Ничего этого нельзя было заметить по юному господину фон Кламтачу, когда он с террасы садился в седло, а Иштван держал стремя. Выглядел наш юноша отлично: великолепного покроя бриджи, и сапоги тоже. Все дорогое, как говорится, из лучших магазинов. Итак, новая экипировка, специально для лета. И это тоже козырь в погоне за наследством, как и бридж в доме Кламтачей. Но тетка Ада не видела нашего красавчика во всем великолепии, она пила. Один-единственный раз она появилась за ужином.
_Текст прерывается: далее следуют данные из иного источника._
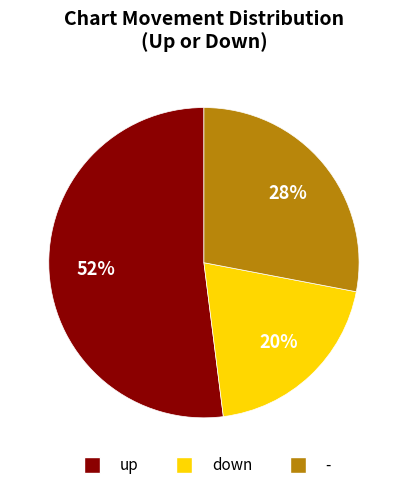

What is the majority slice?

up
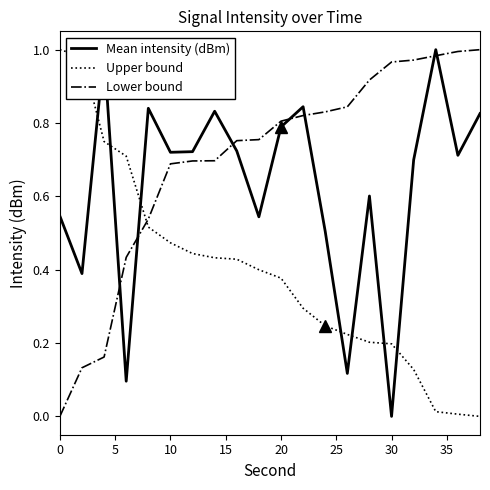

Which series ends up on top after the final intersection of Upper bound and Lower bound?

Lower bound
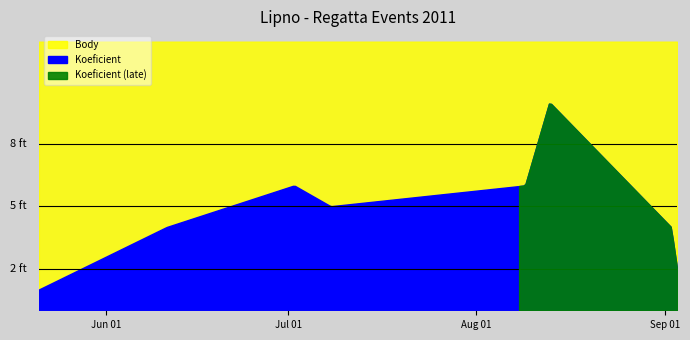

How many lines are shown in the chart?

2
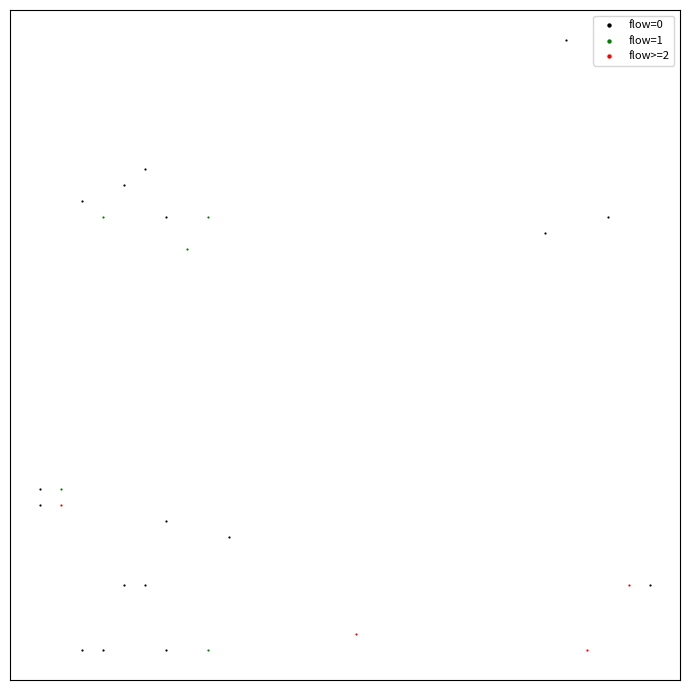

What are all the series names shown in the legend?

flow=0, flow=1, flow>=2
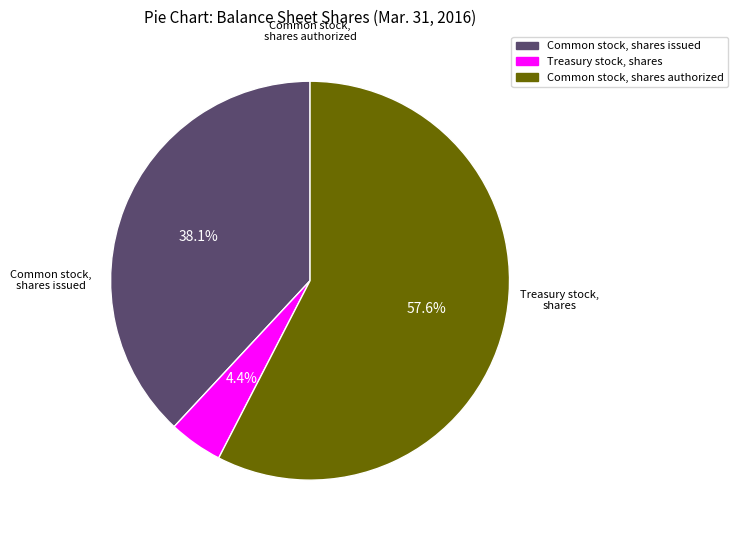

Does Treasury stock, shares represent more than half of the total?

No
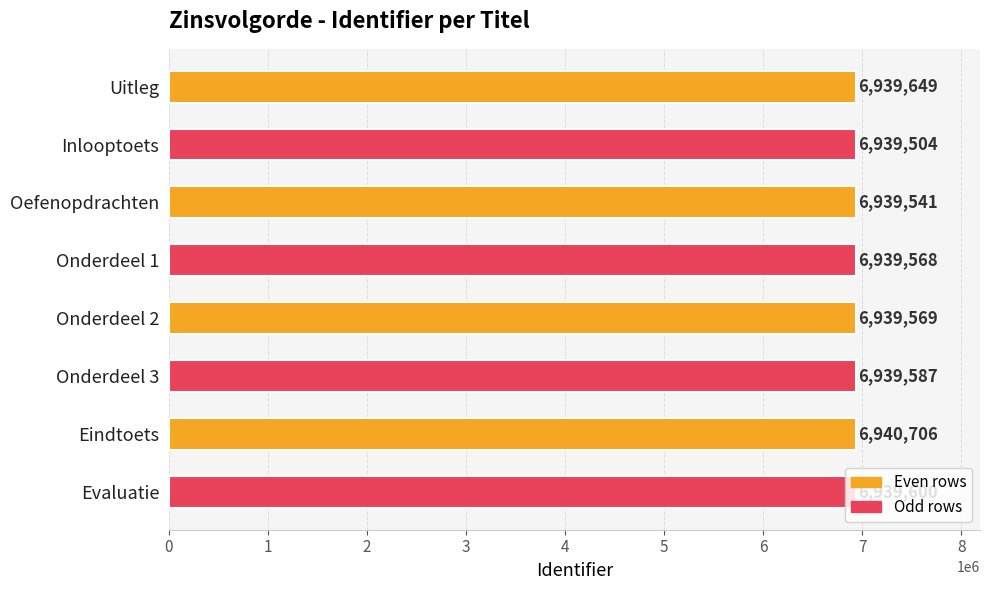

What is the label of the 8th bar from the top?

Evaluatie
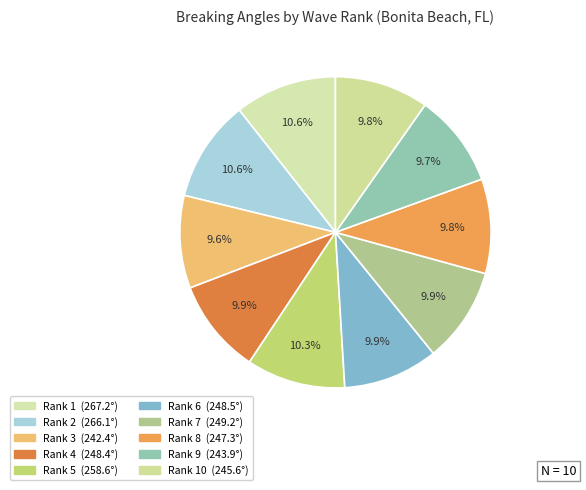

Which category has the biggest portion of the pie?

1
Юноша, который сейчас садился на лошадь, весил около пятидесяти двух килограммов. Его белокурые волосы, нежное широкое лицо с давно нам знакомым строгим выражением показалось бесконечно привлекательным даже фройляйн Монике Бахлер в саду у Клейтонов. Основным чертам этого лица придала определенность госпожа Генриетта Фрелингер, а к этому еще добавлялось то, что отвечало требованиям "Меттерних-клуба". Читая Брантома, Зденко теперь частенько вспоминал госпожу Генриетту, собственно, только тут он впервые зримо представил себе ее, и эти картины не оставили его равнодушным, тут было над чем задуматься.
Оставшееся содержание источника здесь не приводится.